RECORD EXTRACTS —
╭──

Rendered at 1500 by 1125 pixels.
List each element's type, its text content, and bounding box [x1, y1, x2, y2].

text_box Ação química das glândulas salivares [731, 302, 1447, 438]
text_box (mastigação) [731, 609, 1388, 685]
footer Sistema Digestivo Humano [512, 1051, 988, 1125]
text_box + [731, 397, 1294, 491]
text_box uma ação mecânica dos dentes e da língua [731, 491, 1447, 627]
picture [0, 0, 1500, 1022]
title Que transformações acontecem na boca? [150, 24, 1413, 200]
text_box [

╰──

TASK TO COMPLETE — Return the lines from the one containing "List each element's" through the last line of the records. Include both ends and nothing else.

OUTPUT FOR THIS TASK —
List each element's type, its text content, and bounding box [x1, y1, x2, y2].

text_box Ação química das glândulas salivares [731, 302, 1447, 438]
text_box (mastigação) [731, 609, 1388, 685]
footer Sistema Digestivo Humano [512, 1051, 988, 1125]
text_box + [731, 397, 1294, 491]
text_box uma ação mecânica dos dentes e da língua [731, 491, 1447, 627]
picture [0, 0, 1500, 1022]
title Que transformações acontecem na boca? [150, 24, 1413, 200]
text_box [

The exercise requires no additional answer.